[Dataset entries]

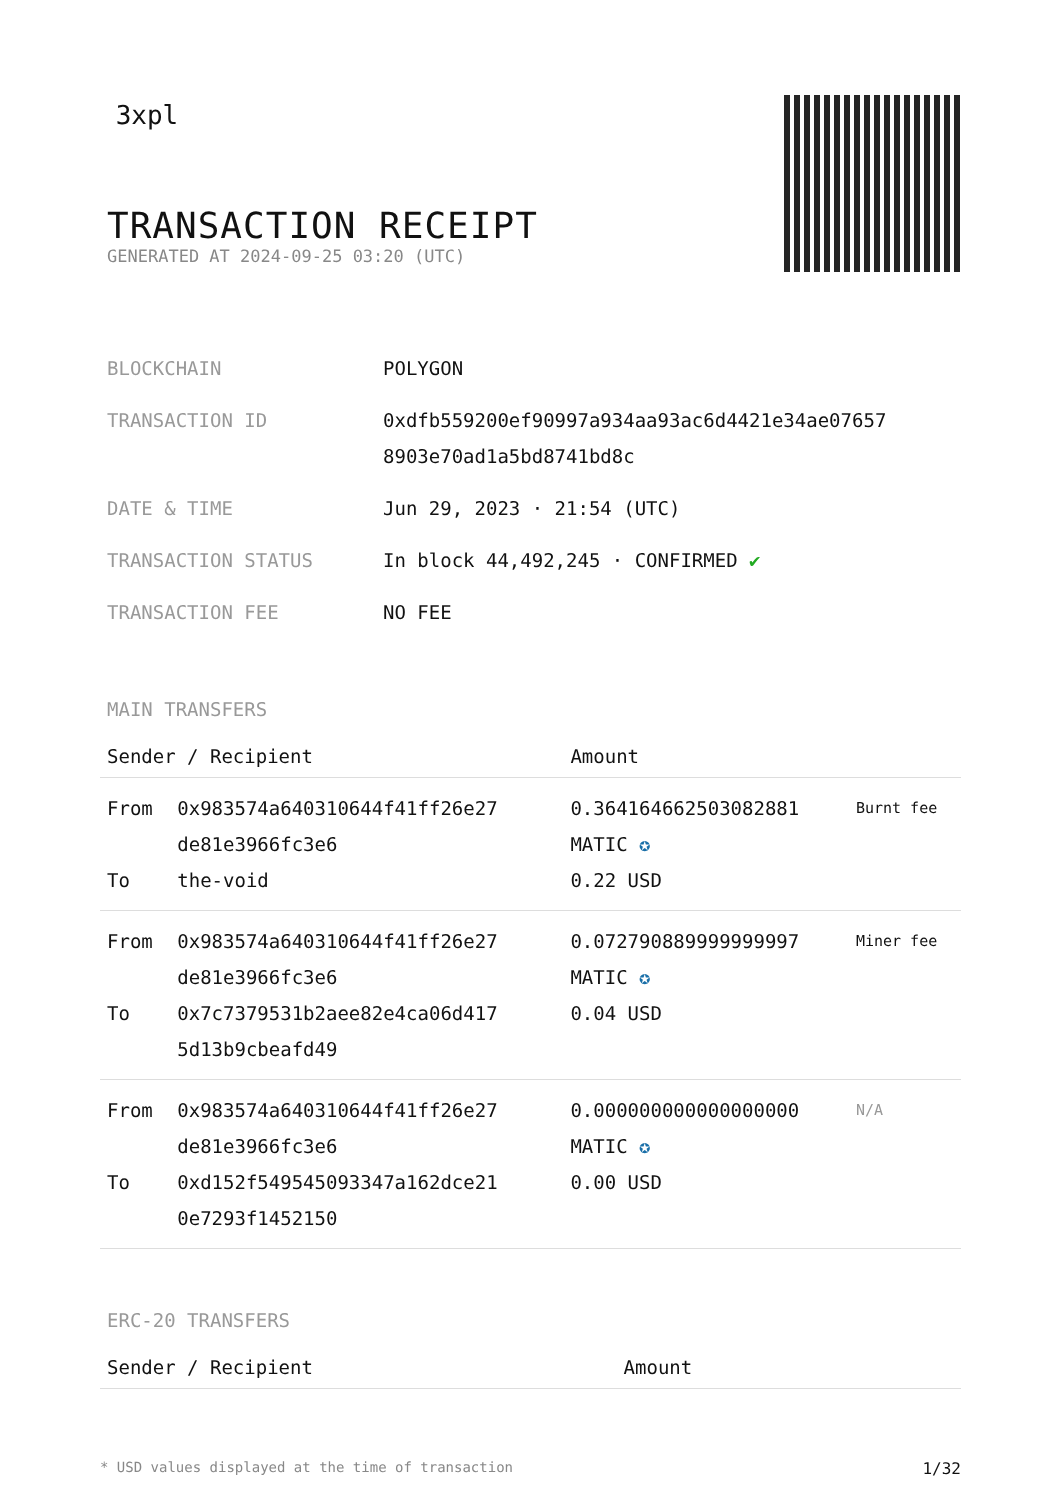3xpl
TRANSACTION RECEIPT
GENERATED AT 2024-09-25 03:20 (UTC)
| BLOCKCHAIN | POLYGON |
| TRANSACTION ID | 0xdfb559200ef90997a934aa93ac6d4421e34ae07657 8903e70ad1a5bd8741bd8c |
| DATE & TIME | Jun 29, 2023 · 21:54 (UTC) |
| TRANSACTION STATUS | In block 44,492,245 · CONFIRMED ✔ |
| TRANSACTION FEE | NO FEE |
MAIN TRANSFERS
| Sender / Recipient | | Amount | |
| --- | --- | --- | --- |
| From To | 0x983574a640310644f41ff26e27 de81e3966fc3e6 the-void | 0.3641646625030828​81 MATIC ✪ 0.22 USD | Burnt fee |
| From To | 0x983574a640310644f41ff26e27 de81e3966fc3e6 0x7c7379531b2aee82e4ca06d417 5d13b9cbeafd49 | 0.072790889999999997 MATIC ✪ 0.04 USD | Miner fee |
| From To | 0x983574a640310644f41ff26e27 de81e3966fc3e6 0xd152f549545093347a162dce21 0e7293f1452150 | 0.000000000000000000 MATIC ✪ 0.00 USD | N/A |
ERC-20 TRANSFERS
| Sender / Recipient | Amount |
| --- | --- |
* USD values displayed at the time of transaction 1/32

◆ WORK REQUIRED
What is needed is every record above, returned exactly, with the pictures omitted.

◆ YOUR RESPONSE
3xpl
TRANSACTION RECEIPT
GENERATED AT 2024-09-25 03:20 (UTC)
| BLOCKCHAIN | POLYGON |
| TRANSACTION ID | 0xdfb559200ef90997a934aa93ac6d4421e34ae07657 8903e70ad1a5bd8741bd8c |
| DATE & TIME | Jun 29, 2023 · 21:54 (UTC) |
| TRANSACTION STATUS | In block 44,492,245 · CONFIRMED ✔ |
| TRANSACTION FEE | NO FEE |
MAIN TRANSFERS
| Sender / Recipient | | Amount | |
| --- | --- | --- | --- |
| From To | 0x983574a640310644f41ff26e27 de81e3966fc3e6 the-void | 0.3641646625030828​81 MATIC ✪ 0.22 USD | Burnt fee |
| From To | 0x983574a640310644f41ff26e27 de81e3966fc3e6 0x7c7379531b2aee82e4ca06d417 5d13b9cbeafd49 | 0.072790889999999997 MATIC ✪ 0.04 USD | Miner fee |
| From To | 0x983574a640310644f41ff26e27 de81e3966fc3e6 0xd152f549545093347a162dce21 0e7293f1452150 | 0.000000000000000000 MATIC ✪ 0.00 USD | N/A |
ERC-20 TRANSFERS
| Sender / Recipient | Amount |
| --- | --- |
* USD values displayed at the time of transaction 1/32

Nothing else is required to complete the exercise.